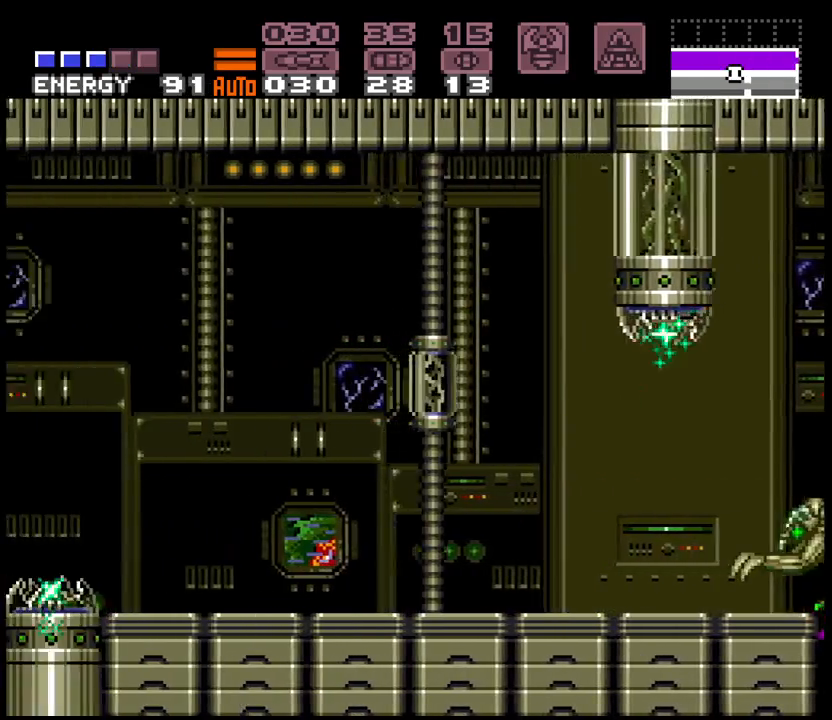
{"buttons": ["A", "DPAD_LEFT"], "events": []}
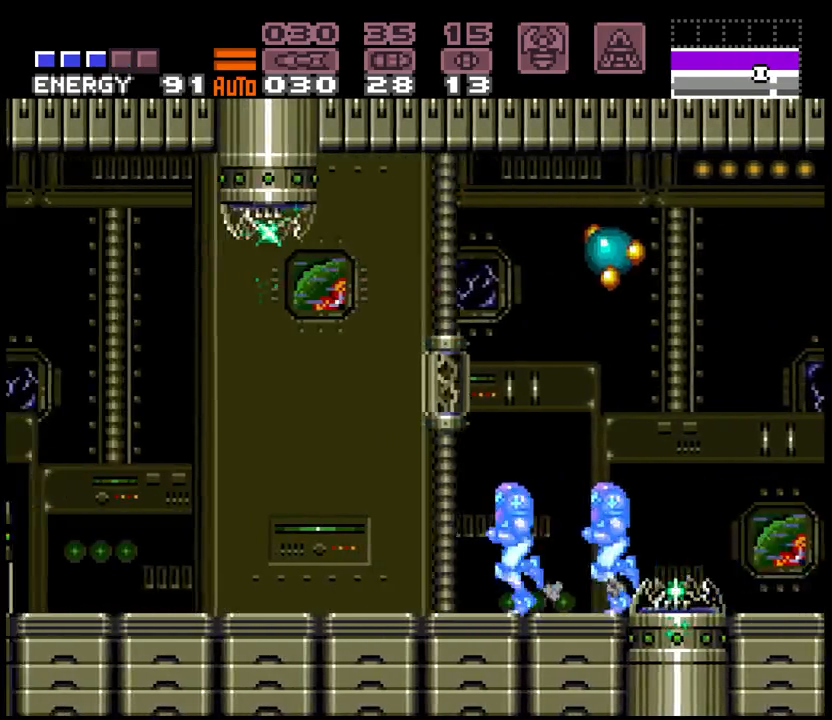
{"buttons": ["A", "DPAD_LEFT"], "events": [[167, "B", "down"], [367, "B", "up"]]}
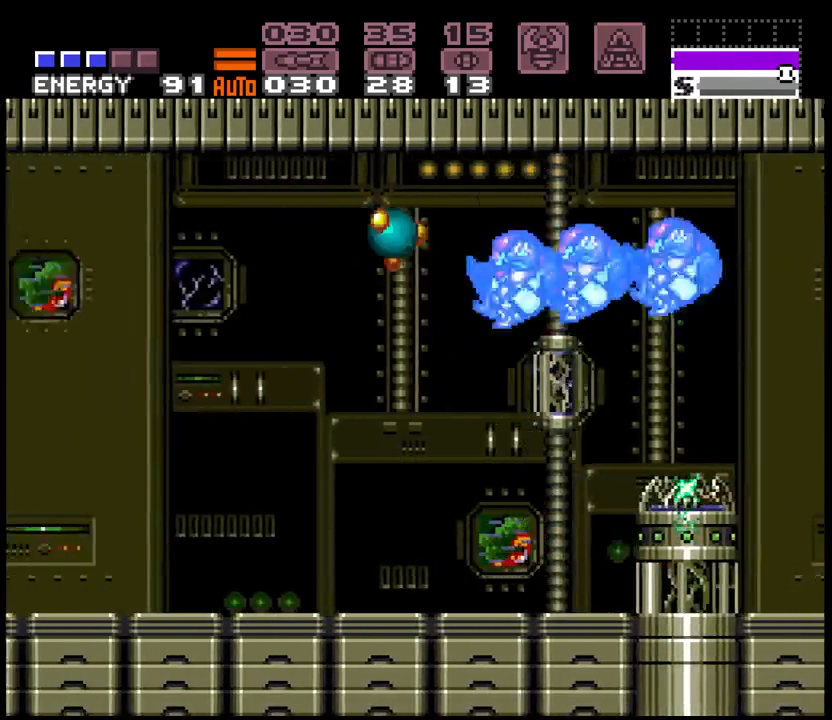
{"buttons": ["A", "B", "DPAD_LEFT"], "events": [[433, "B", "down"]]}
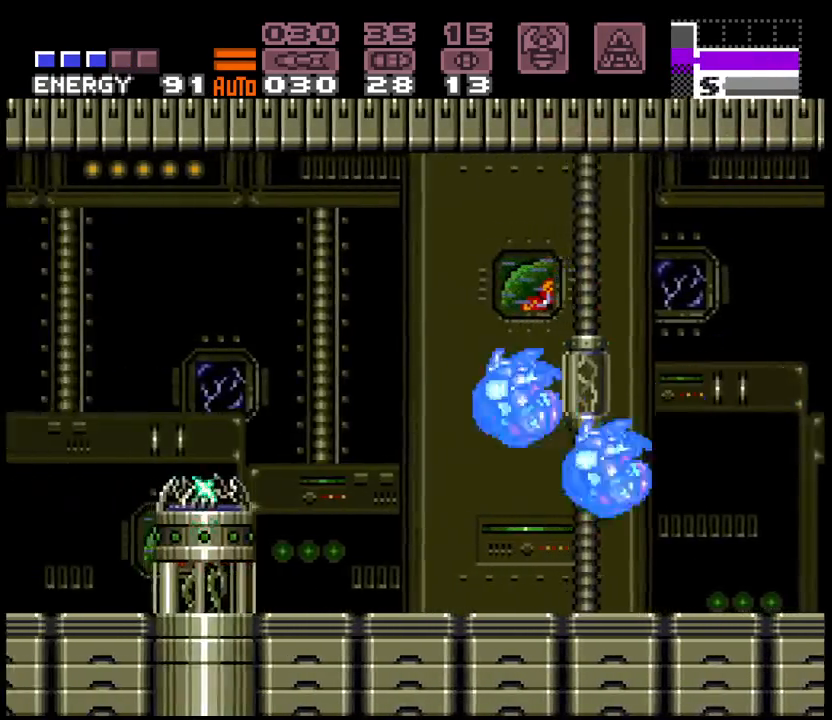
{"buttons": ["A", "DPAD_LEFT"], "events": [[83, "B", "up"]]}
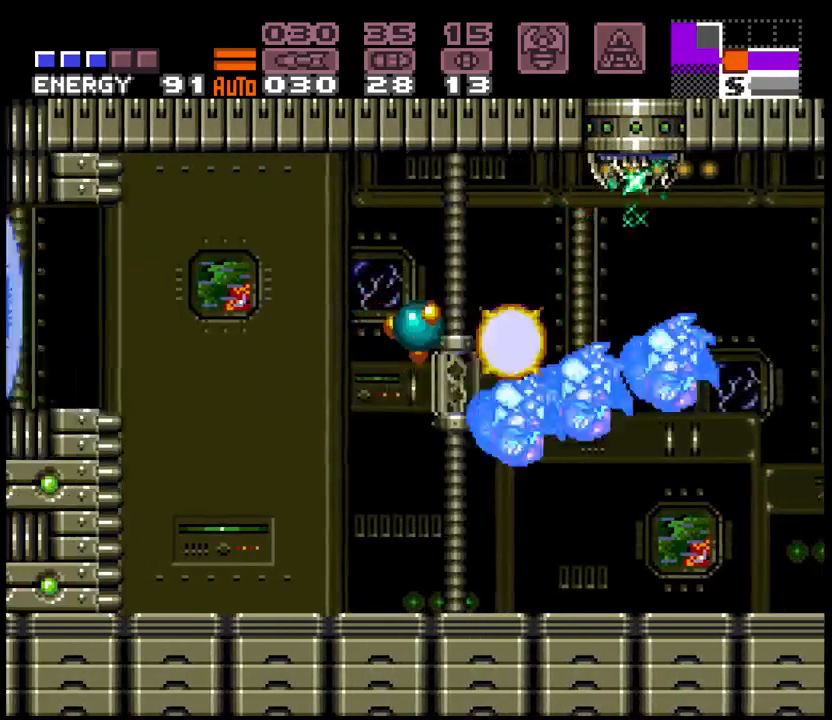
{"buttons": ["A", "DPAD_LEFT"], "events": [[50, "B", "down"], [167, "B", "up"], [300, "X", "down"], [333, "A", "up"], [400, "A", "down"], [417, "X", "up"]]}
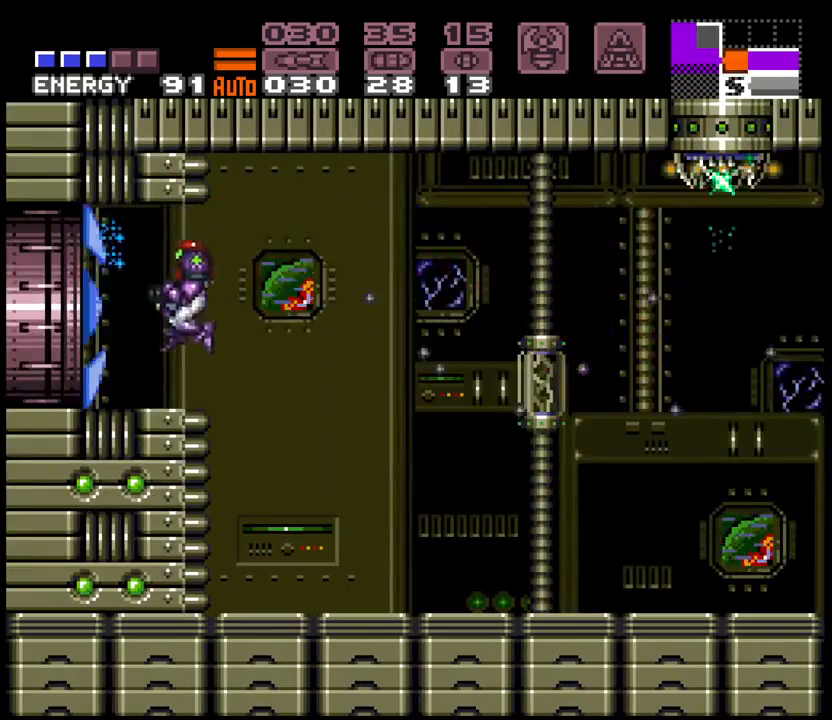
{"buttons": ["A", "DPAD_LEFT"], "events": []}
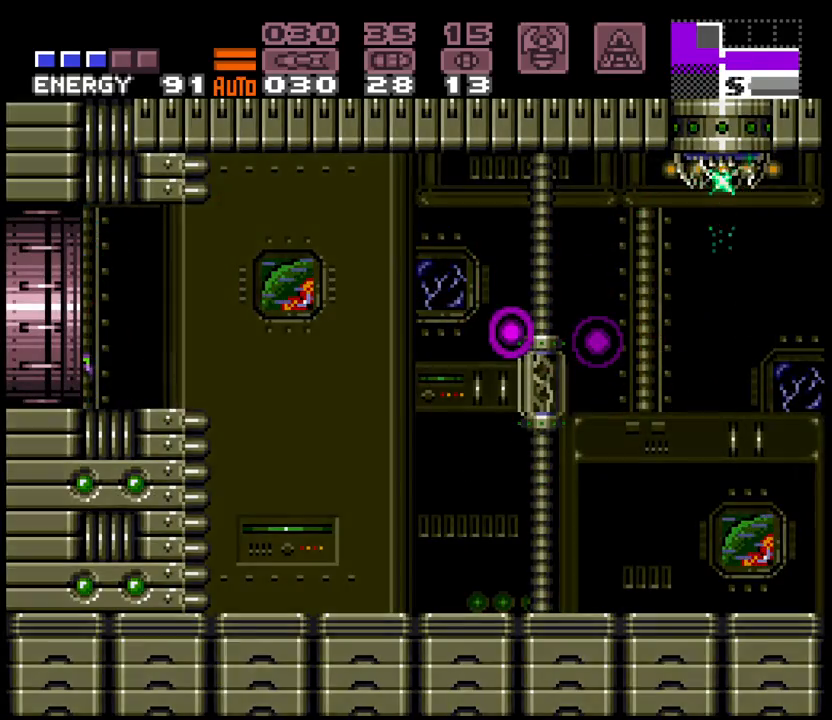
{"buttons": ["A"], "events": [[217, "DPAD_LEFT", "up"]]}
● ● ● ● ●
PROBLEM TO WORK ON
Please report every line among the entries that includes "down".

ANSWER FOR THE TASK
{"buttons": ["A", "DPAD_LEFT"], "events": [[167, "B", "down"], [367, "B", "up"]]}
{"buttons": ["A", "B", "DPAD_LEFT"], "events": [[433, "B", "down"]]}
{"buttons": ["A", "DPAD_LEFT"], "events": [[50, "B", "down"], [167, "B", "up"], [300, "X", "down"], [333, "A", "up"], [400, "A", "down"], [417, "X", "up"]]}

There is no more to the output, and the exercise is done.